Le ministère rappelle que cette façon de faire est une violation flagrante de la souveraineté du Mali et plus grave, le journaliste était en complicité avec des groupes terroristes.
Par la même occasion, Bamako récuse les «informations mensongères et dénuées de tout fondement, publiées par le susnommé». Selon les autorités maliennes, l’objectif était de jeter le discrédit sur les Forces de Défense et de Sécurité du Mali.

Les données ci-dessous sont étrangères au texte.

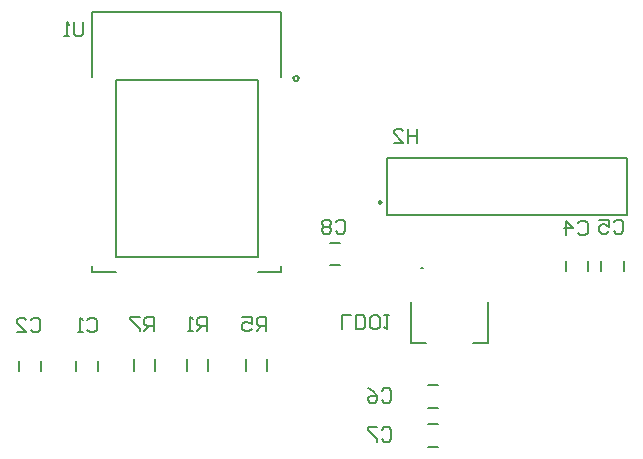
<source format=gbo>
G04*
G04 #@! TF.GenerationSoftware,Altium Limited,Altium Designer,20.1.12 (249)*
G04*
G04 Layer_Color=32896*
%FSLAX44Y44*%
%MOMM*%
G71*
G04*
G04 #@! TF.SameCoordinates,2C1882C9-CBDB-4859-8E7C-5A4850A28F2A*
G04*
G04*
G04 #@! TF.FilePolarity,Positive*
G04*
G01*
G75*
%ADD11C,0.2000*%
%ADD73C,0.2500*%
D11*
X277650Y337680D02*
X276400Y339845D01*
X273900D01*
X272650Y337680D01*
X273900Y335515D01*
X276400D01*
X277650Y337680D01*
X383000Y177000D02*
X381000D01*
X383000D01*
X352026Y221570D02*
X555226D01*
Y269870D01*
X352026D02*
X555226D01*
X352026Y221570D02*
Y269870D01*
X102650Y173930D02*
X122650D01*
X102650D02*
Y178930D01*
X242650Y173930D02*
X262650D01*
Y178930D01*
X102650Y338930D02*
Y393550D01*
X262650D01*
Y338930D02*
Y393550D01*
X242650Y186330D02*
Y336330D01*
X122650Y186330D02*
X242650D01*
X122650D02*
Y336330D01*
X242650D01*
X386800Y44500D02*
X395200D01*
X386800Y25500D02*
X395200D01*
X386800Y77500D02*
X395200D01*
X386800Y58500D02*
X395200D01*
X552500Y174800D02*
Y183200D01*
X533500Y174800D02*
Y183200D01*
X522500Y174800D02*
Y183200D01*
X503500Y174800D02*
Y183200D01*
X304010Y179500D02*
X312410D01*
X304010Y198500D02*
X312410D01*
X250800Y89700D02*
Y100300D01*
X233200Y89700D02*
Y100300D01*
X40500Y89800D02*
Y98200D01*
X59500Y89800D02*
Y98200D01*
X88500Y89800D02*
Y98200D01*
X107500Y89800D02*
Y98200D01*
X138200Y89700D02*
Y100300D01*
X155800Y89700D02*
Y100300D01*
X183200Y89700D02*
Y100300D01*
X200800Y89700D02*
Y100300D01*
X437500Y113500D02*
Y148500D01*
X425100Y113500D02*
X437500D01*
X372500D02*
Y148500D01*
Y113500D02*
X384900D01*
X94997Y384998D02*
Y375001D01*
X92998Y373002D01*
X88999D01*
X87000Y375001D01*
Y384998D01*
X83001Y373002D02*
X79003D01*
X81002D01*
Y384998D01*
X83001Y382999D01*
X249776Y123444D02*
Y135440D01*
X243778D01*
X241779Y133441D01*
Y129442D01*
X243778Y127443D01*
X249776D01*
X245777D02*
X241779Y123444D01*
X229782Y135440D02*
X237780D01*
Y129442D01*
X233781Y131441D01*
X231782D01*
X229782Y129442D01*
Y125443D01*
X231782Y123444D01*
X235781D01*
X237780Y125443D01*
X377997Y294998D02*
Y283002D01*
Y289000D01*
X369999D01*
Y294998D01*
Y283002D01*
X358003D02*
X366001D01*
X358003Y290999D01*
Y292999D01*
X360003Y294998D01*
X364001D01*
X366001Y292999D01*
X154780Y123444D02*
Y135440D01*
X148782D01*
X146783Y133441D01*
Y129442D01*
X148782Y127443D01*
X154780D01*
X150781D02*
X146783Y123444D01*
X142784Y135440D02*
X134786D01*
Y133441D01*
X142784Y125443D01*
Y123444D01*
X199738D02*
Y135440D01*
X193740D01*
X191741Y133441D01*
Y129442D01*
X193740Y127443D01*
X199738D01*
X195739D02*
X191741Y123444D01*
X187742D02*
X183743D01*
X185742D01*
Y135440D01*
X187742Y133441D01*
X314007Y125002D02*
Y136998D01*
X322004D01*
X326003Y125002D02*
Y136998D01*
X332001D01*
X334000Y134999D01*
Y127001D01*
X332001Y125002D01*
X326003D01*
X343997D02*
X339998D01*
X337999Y127001D01*
Y134999D01*
X339998Y136998D01*
X343997D01*
X345996Y134999D01*
Y127001D01*
X343997Y125002D01*
X349995Y136998D02*
X353993D01*
X351994D01*
Y125002D01*
X349995Y127001D01*
X308999Y215999D02*
X310999Y217998D01*
X314997D01*
X316997Y215999D01*
Y208001D01*
X314997Y206002D01*
X310999D01*
X308999Y208001D01*
X305001Y215999D02*
X303001Y217998D01*
X299003D01*
X297003Y215999D01*
Y213999D01*
X299003Y212000D01*
X297003Y210001D01*
Y208001D01*
X299003Y206002D01*
X303001D01*
X305001Y208001D01*
Y210001D01*
X303001Y212000D01*
X305001Y213999D01*
Y215999D01*
X303001Y212000D02*
X299003D01*
X347999Y39999D02*
X349999Y41998D01*
X353997D01*
X355997Y39999D01*
Y32001D01*
X353997Y30002D01*
X349999D01*
X347999Y32001D01*
X344001Y41998D02*
X336003D01*
Y39999D01*
X344001Y32001D01*
Y30002D01*
X347999Y72999D02*
X349999Y74998D01*
X353997D01*
X355997Y72999D01*
Y65001D01*
X353997Y63002D01*
X349999D01*
X347999Y65001D01*
X336003Y74998D02*
X340002Y72999D01*
X344001Y69000D01*
Y65001D01*
X342001Y63002D01*
X338003D01*
X336003Y65001D01*
Y67001D01*
X338003Y69000D01*
X344001D01*
X543999Y215999D02*
X545999Y217998D01*
X549997D01*
X551997Y215999D01*
Y208001D01*
X549997Y206002D01*
X545999D01*
X543999Y208001D01*
X532003Y217998D02*
X540001D01*
Y212000D01*
X536002Y213999D01*
X534003D01*
X532003Y212000D01*
Y208001D01*
X534003Y206002D01*
X538001D01*
X540001Y208001D01*
X513999Y214999D02*
X515999Y216998D01*
X519997D01*
X521997Y214999D01*
Y207001D01*
X519997Y205002D01*
X515999D01*
X513999Y207001D01*
X504003Y205002D02*
Y216998D01*
X510001Y211000D01*
X502003D01*
X50517Y132679D02*
X52516Y134678D01*
X56515D01*
X58514Y132679D01*
Y124681D01*
X56515Y122682D01*
X52516D01*
X50517Y124681D01*
X38520Y122682D02*
X46518D01*
X38520Y130679D01*
Y132679D01*
X40520Y134678D01*
X44518D01*
X46518Y132679D01*
X98523D02*
X100522Y134678D01*
X104521D01*
X106520Y132679D01*
Y124681D01*
X104521Y122682D01*
X100522D01*
X98523Y124681D01*
X94524Y122682D02*
X90525D01*
X92524D01*
Y134678D01*
X94524Y132679D01*
D73*
X346926Y233020D02*
X345051Y234103D01*
Y231938D01*
X346926Y233020D01*
M02*

</source>
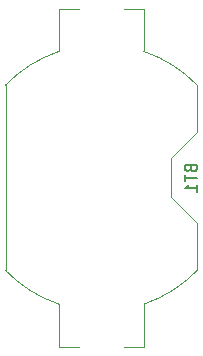
<source format=gbr>
%TF.GenerationSoftware,KiCad,Pcbnew,6.0.4-6f826c9f35~116~ubuntu20.04.1*%
%TF.CreationDate,2022-06-01T18:14:12+02:00*%
%TF.ProjectId,CursoKicad_CircularFab2022_1,43757273-6f4b-4696-9361-645f43697263,rev?*%
%TF.SameCoordinates,Original*%
%TF.FileFunction,Legend,Bot*%
%TF.FilePolarity,Positive*%
%FSLAX46Y46*%
G04 Gerber Fmt 4.6, Leading zero omitted, Abs format (unit mm)*
G04 Created by KiCad (PCBNEW 6.0.4-6f826c9f35~116~ubuntu20.04.1) date 2022-06-01 18:14:12*
%MOMM*%
%LPD*%
G01*
G04 APERTURE LIST*
%ADD10C,0.150000*%
%ADD11C,0.120000*%
G04 APERTURE END LIST*
D10*
%TO.C,BT1*%
X153598571Y-86844285D02*
X153646190Y-86987142D01*
X153693809Y-87034761D01*
X153789047Y-87082380D01*
X153931904Y-87082380D01*
X154027142Y-87034761D01*
X154074761Y-86987142D01*
X154122380Y-86891904D01*
X154122380Y-86510952D01*
X153122380Y-86510952D01*
X153122380Y-86844285D01*
X153170000Y-86939523D01*
X153217619Y-86987142D01*
X153312857Y-87034761D01*
X153408095Y-87034761D01*
X153503333Y-86987142D01*
X153550952Y-86939523D01*
X153598571Y-86844285D01*
X153598571Y-86510952D01*
X153122380Y-87368095D02*
X153122380Y-87939523D01*
X154122380Y-87653809D02*
X153122380Y-87653809D01*
X154122380Y-88796666D02*
X154122380Y-88225238D01*
X154122380Y-88510952D02*
X153122380Y-88510952D01*
X153265238Y-88415714D01*
X153360476Y-88320476D01*
X153408095Y-88225238D01*
D11*
X151960000Y-85970000D02*
X154160000Y-83770000D01*
X144150000Y-101940000D02*
X142440000Y-101940000D01*
X147950000Y-73320000D02*
X149660000Y-73320000D01*
X151960000Y-89290000D02*
X151960000Y-85970000D01*
X137940000Y-79782700D02*
X137940000Y-95477300D01*
X149660000Y-101940000D02*
X149660000Y-98322000D01*
X142440000Y-98322000D02*
X142440000Y-101940000D01*
X149660000Y-76938000D02*
X149660000Y-73320000D01*
X154160000Y-95477300D02*
X154160000Y-91490000D01*
X151960000Y-89290000D02*
X154160000Y-91490000D01*
X142440000Y-73320000D02*
X142440000Y-76938000D01*
X144150000Y-73320000D02*
X142440000Y-73320000D01*
X154160000Y-83770000D02*
X154160000Y-79782700D01*
X147950000Y-101940000D02*
X149660000Y-101940000D01*
X149660000Y-98322000D02*
G75*
G03*
X154161789Y-95475371I-3610012J10692020D01*
G01*
X137938211Y-95475371D02*
G75*
G03*
X142440000Y-98322000I8111789J7845371D01*
G01*
X142440000Y-76938001D02*
G75*
G03*
X137938211Y-79784629I3610010J-10692019D01*
G01*
X154161789Y-79784629D02*
G75*
G03*
X149660000Y-76938000I-8111785J-7845366D01*
G01*
%TD*%
M02*

</source>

Le ministère indique clairement que c’est un manquement grave aux règles d’éthique et de déontologie journalistique et attire l’attention sur le fait que de «tels agissements, inacceptables, de la part de médias basés en Arabie Saoudite, sont de nature à entacher les relations bilatérales entre les deux pays.»
Au regard de la gravité des faits, ils sont passibles de sanctions, conformément à la réglementation en vigueur en République du Mali,
Le ministère des Affaires étrangères et de la Coopération internationale réaffirme enfin dans la note qu’aucune action d’un pays qui violerait la souveraineté, l’intégrité territoriale ou l’unité du Mali ne sera tolérable.